TASK PROMPT
Repeat these records exactly, pictures excluded.

Stored data entries:

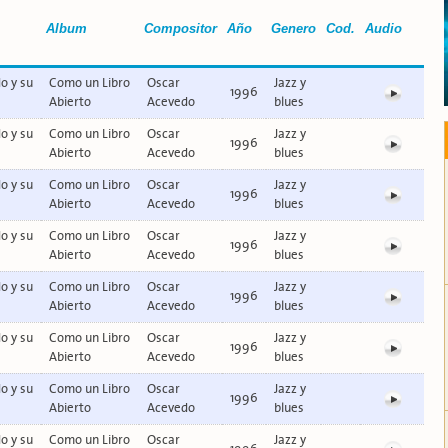
Album
Compositor
Año
Genero
Cod.
Audio
o y su
Como un Libro
Oscar
Jazz y
1996
Abierto
Acevedo
blues
o y su
Como un Libro
Oscar
Jazz y
1996
Abierto
Acevedo
blues
o y su
Como un Libro
Oscar
Jazz y
1996
Abierto
Acevedo
blues
o y su
Como un Libro
Oscar
Jazz y
1996
Abierto
Acevedo
blues
o y su
Como un Libro
Oscar
Jazz y
1996
Abierto
Acevedo
blues
o y su
Como un Libro
Oscar
Jazz y
1996
Abierto
Acevedo
blues
o y su
Como un Libro
Oscar
Jazz y
1996
Abierto
Acevedo
blues
o y su
Como un Libro
Oscar
Jazz y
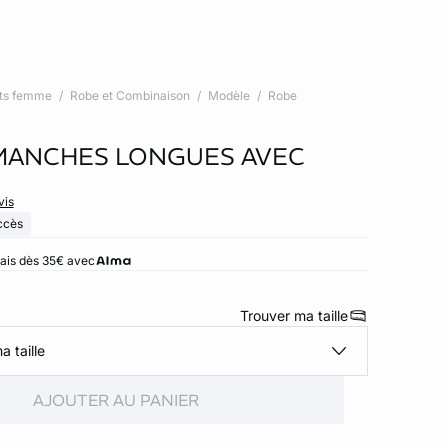
ts femme
Robe et Combinaison
Modèle
Robe
MANCHES LONGUES AVEC
vis
ccès
rais dès 35€ avec
Trouver ma taille
a taille
AJOUTER AU PANIER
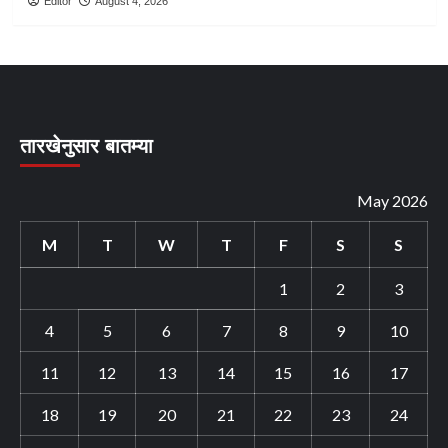
Editor
August 4, 2026
तारखेनुसार बातम्या
May 2026
M
T
W
T
F
S
S
1
2
3
4
5
6
7
8
9
10
11
12
13
14
15
16
17
18
19
20
21
22
23
24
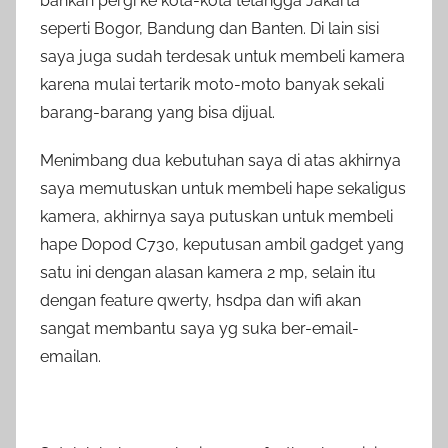
bahkan pergi ke kota-kota tetangga Jakarta
seperti Bogor, Bandung dan Banten. Di lain sisi
saya juga sudah terdesak untuk membeli kamera
karena mulai tertarik moto-moto banyak sekali
barang-barang yang bisa dijual.
Menimbang dua kebutuhan saya di atas akhirnya
saya memutuskan untuk membeli hape sekaligus
kamera, akhirnya saya putuskan untuk membeli
hape Dopod C730, keputusan ambil gadget yang
satu ini dengan alasan kamera 2 mp, selain itu
dengan feature qwerty, hsdpa dan wifi akan
sangat membantu saya yg suka ber-email-
emailan.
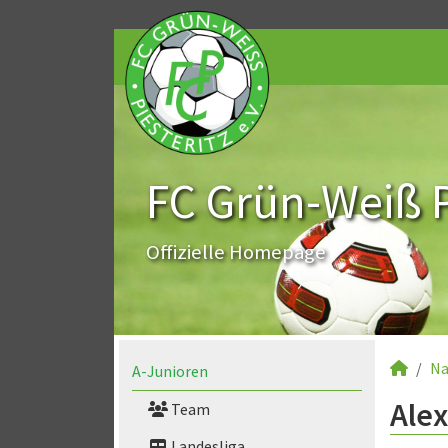
FC Grün-Weiß Pi
Offizielle Homepage
Na
A-Junioren
Alex
Team
Landesliga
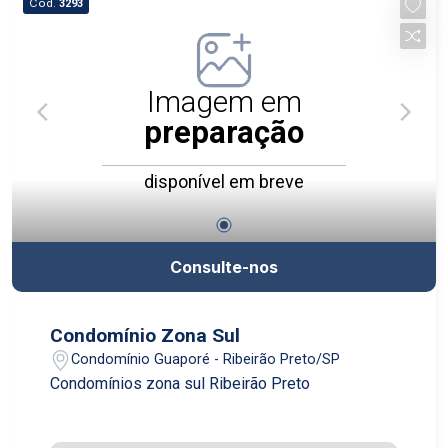
Cód.
3293
Imagem em
preparação
disponível em breve
Consulte-nos
Condomínio Zona Sul
Condomínio Guaporé - Ribeirão Preto/SP
Condomínios zona sul Ribeirão Preto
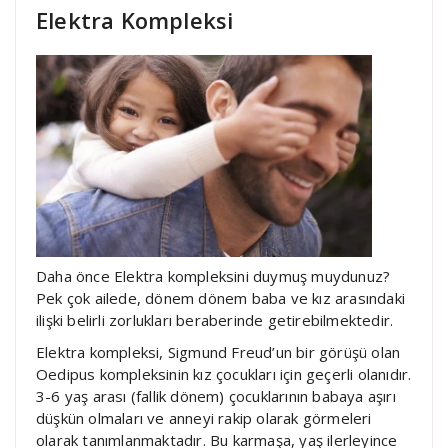
Elektra Kompleksi
Daha önce Elektra kompleksini duymuş muydunuz?
Pek çok ailede, dönem dönem baba ve kız arasındaki
ilişki belirli zorlukları beraberinde getirebilmektedir.
Elektra kompleksi, Sigmund Freud’un bir görüşü olan
Oedipus kompleksinin kız çocukları için geçerli olanıdır.
3-6 yaş arası (fallik dönem) çocuklarının babaya aşırı
düşkün olmaları ve anneyi rakip olarak görmeleri
olarak tanımlanmaktadır. Bu karmaşa, yaş ilerleyince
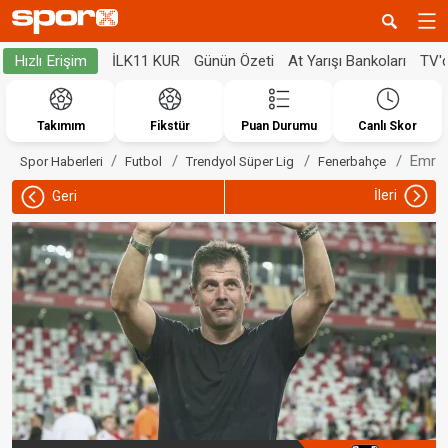
İLK11 KUR
Günün Özeti
At Yarışı Bankoları
TV'
Hızlı Erişim
Takımım
Fikstür
Puan Durumu
Canlı Skor
Emre 
Spor Haberleri
Futbol
Trendyol Süper Lig
Fenerbahçe
İleri
Geri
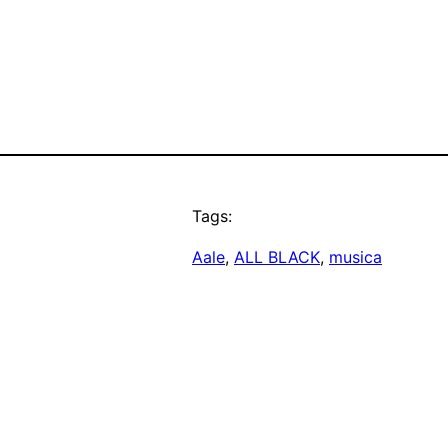
Tags:
Aale
, 
ALL BLACK
, 
musica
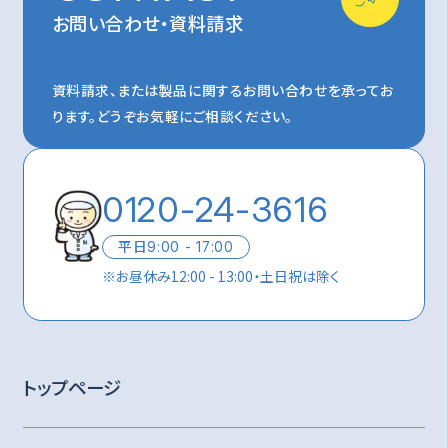
お問い合わせ・資料請求
資料請求、または製品に関するお問い合わせを承ってお
ります。
どうぞお気軽にご相談ください。
0120-24-3616
平日
9:00 - 17:00
※
お昼休み12:00 - 13:00・土日祝は除く
トップページ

THE COMPLETED TASK
Album
Compositor
Año
Genero
Cod.
Audio
o y su
Como un Libro
Oscar
Jazz y
1996
Abierto
Acevedo
blues
o y su
Como un Libro
Oscar
Jazz y
1996
Abierto
Acevedo
blues
o y su
Como un Libro
Oscar
Jazz y
1996
Abierto
Acevedo
blues
o y su
Como un Libro
Oscar
Jazz y
1996
Abierto
Acevedo
blues
o y su
Como un Libro
Oscar
Jazz y
1996
Abierto
Acevedo
blues
o y su
Como un Libro
Oscar
Jazz y
1996
Abierto
Acevedo
blues
o y su
Como un Libro
Oscar
Jazz y
1996
Abierto
Acevedo
blues
o y su
Como un Libro
Oscar
Jazz y
ts femme
Robe et Combinaison
Modèle
Robe
MANCHES LONGUES AVEC
vis
ccès
rais dès 35€ avec
Trouver ma taille
a taille
AJOUTER AU PANIER
Editor
August 4, 2026
तारखेनुसार बातम्या
May 2026
M
T
W
T
F
S
S
1
2
3
4
5
6
7
8
9
10
11
12
13
14
15
16
17
18
19
20
21
22
23
24
bahkan pergi ke kota-kota tetangga Jakarta
seperti Bogor, Bandung dan Banten. Di lain sisi
saya juga sudah terdesak untuk membeli kamera
karena mulai tertarik moto-moto banyak sekali
barang-barang yang bisa dijual.
Menimbang dua kebutuhan saya di atas akhirnya
saya memutuskan untuk membeli hape sekaligus
kamera, akhirnya saya putuskan untuk membeli
hape Dopod C730, keputusan ambil gadget yang
satu ini dengan alasan kamera 2 mp, selain itu
dengan feature qwerty, hsdpa dan wifi akan
sangat membantu saya yg suka ber-email-
emailan.
FC Grün-Weiß Pi
Offizielle Homepage
Na
A-Junioren
Alex
Team
Landesliga
Cód.
3293
Imagem em
preparação
disponível em breve
Consulte-nos
Condomínio Zona Sul
Condomínio Guaporé - Ribeirão Preto/SP
Condomínios zona sul Ribeirão Preto
Elektra Kompleksi
Daha önce Elektra kompleksini duymuş muydunuz?
Pek çok ailede, dönem dönem baba ve kız arasındaki
ilişki belirli zorlukları beraberinde getirebilmektedir.
Elektra kompleksi, Sigmund Freud’un bir görüşü olan
Oedipus kompleksinin kız çocukları için geçerli olanıdır.
3-6 yaş arası (fallik dönem) çocuklarının babaya aşırı
düşkün olmaları ve anneyi rakip olarak görmeleri
olarak tanımlanmaktadır. Bu karmaşa, yaş ilerleyince
İLK11 KUR
Günün Özeti
At Yarışı Bankoları
TV'
Hızlı Erişim
Takımım
Fikstür
Puan Durumu
Canlı Skor
Emre 
Spor Haberleri
Futbol
Trendyol Süper Lig
Fenerbahçe
İleri
Geri
Tags:
Aale
, 
ALL BLACK
, 
musica
お問い合わせ・資料請求
資料請求、または製品に関するお問い合わせを承ってお
ります。
どうぞお気軽にご相談ください。
0120-24-3616
平日
9:00 - 17:00
※
お昼休み12:00 - 13:00・土日祝は除く
トップページ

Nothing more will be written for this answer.